So there is access to "degraded functionality" from start (the "3-15" of "degraded functionality" one) - people are asking why not share THAT then?
Nobody cares about internal escalations, if manager is taking shit or not - that's not service status, that's internal dealing with the shit process - it can surface as extra timestamped comments next to service STATUS.
When you've guaranteed 4 or 5 nines worth of uptime to the customer, every acknowledged outage results in refunds (and potentially being sued over breach of contract)
Meh, I’ve never seen an uptime (SLA) guarantee that was worth anything anyway. They’re consistently toothless, publicly-offered ones anyway (can’t comment on privately-negotiated ones). I’ve written about it a few times, with a couple of specific examples: https://hn.algolia.com/?type=comment&query=sla+chrismorgan.

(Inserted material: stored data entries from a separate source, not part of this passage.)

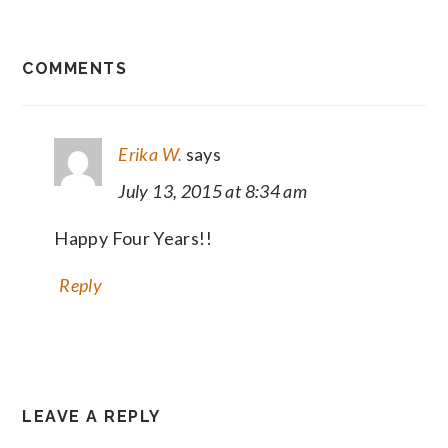
READER
COMMENTS
INTERACTIONS
Erika W.
says
July 13, 2015 at 8:34 am
Happy Four Years!!
Reply
LEAVE A REPLY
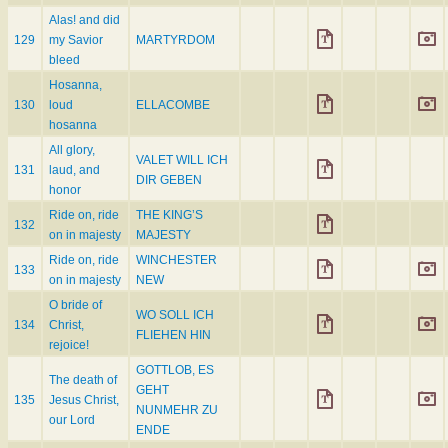
Alas! and did
129
my Savior
MARTYRDOM
bleed
Hosanna,
130
loud
ELLACOMBE
hosanna
All glory,
VALET WILL ICH
131
laud, and
DIR GEBEN
honor
Ride on, ride
THE KING’S
132
on in majesty
MAJESTY
Ride on, ride
WINCHESTER
133
on in majesty
NEW
O bride of
WO SOLL ICH
134
Christ,
FLIEHEN HIN
rejoice!
GOTTLOB, ES
The death of
GEHT
135
Jesus Christ,
NUNMEHR ZU
our Lord
ENDE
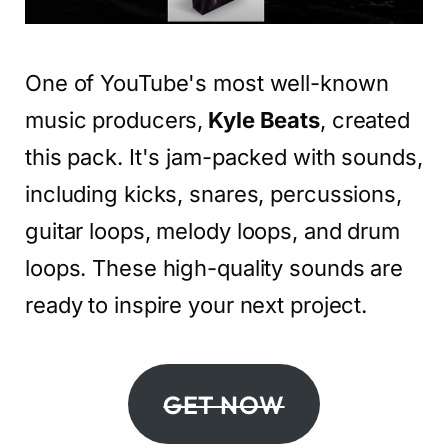
One of YouTube's most well-known
music producers,
Kyle Beats
, created
this pack. It's jam-packed with sounds,
including kicks, snares, percussions,
guitar loops, melody loops, and drum
loops. These high-quality sounds are
ready to inspire your next project.
GET NOW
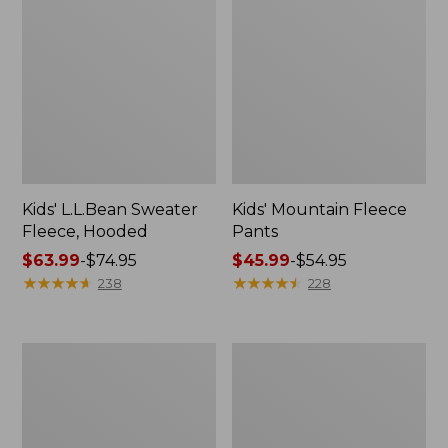
Kids' L.L.Bean Sweater
Kids' Mountain Fleece
Fleece, Hooded
Pants
Price
$63.99
-
$74.95
Price
$45.99
-
$54.95
range
★
★
★
★
★
★
★
★
★
★
range
★
★
★
★
★
★
★
★
★
★
238
228
from:
from:
$63.99
$45.99
to:
to:
Kids'
Kids'
$74.95
$54.95
Multisport
Ridgeknit
Joggers
Pullover,
Glow-
in-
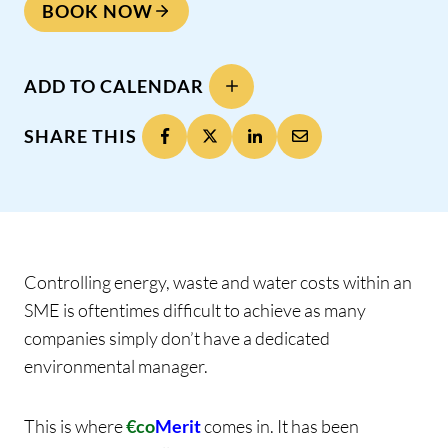
BOOK NOW
ADD TO CALENDAR
SHARE THIS
Controlling energy, waste and water costs within an
SME is oftentimes difficult to achieve as many
companies simply don’t have a dedicated
environmental manager.
This is where
€co
Merit
comes in. It has been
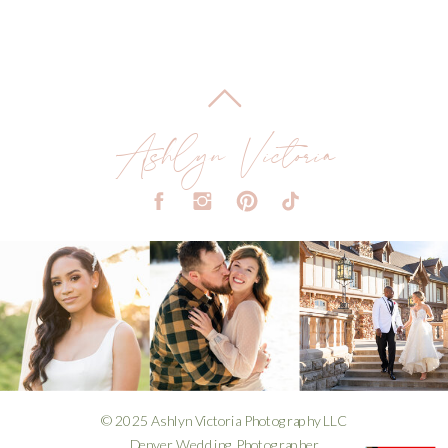
Ashlyn Victoria
© 2025 Ashlyn Victoria Photography LLC
Denver Wedding Photographer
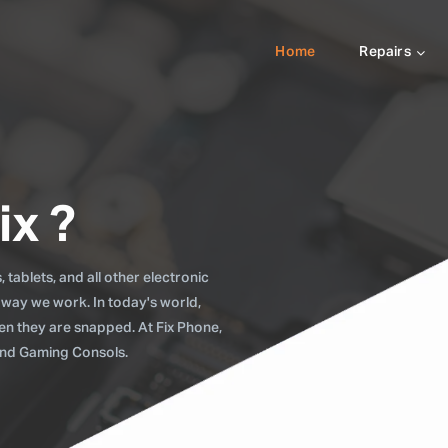
Home
Repairs
ix ?
tablets, and all other electronic
 way we work. In today's world,
when they are snapped. At Fix Phone,
 and Gaming Consols.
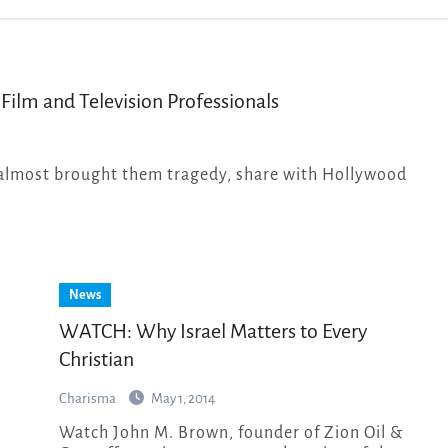
 Film and Television Professionals
News
WATCH: Why Israel Matters to Every
Christian
Charisma
May 1, 2014
Watch John M. Brown, founder of Zion Oil &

But not acknowledging actual outages, yeah, that would open you up to accusations of fraud, which is probably in theory much more serious.
Because the systems are so complex and capable of emergent behavior that you need a human in the loop to truly interpret behavior and impact. Just because an alert is going off doesn't mean that the alert was written properly, or is measuring the correct thing, or the customer is interpreting its meaning correctly, etc.
Health probes are at the easiest side of software complexity spectrum. It has nothing to do with it and everything with managing reputational damage in shady way.
Nobody cares about internal escalations, if manager is taking shit or not - that's not service status, that's internal dealing with the shit process - it can surface as extra timestamped comments next to service STATUS.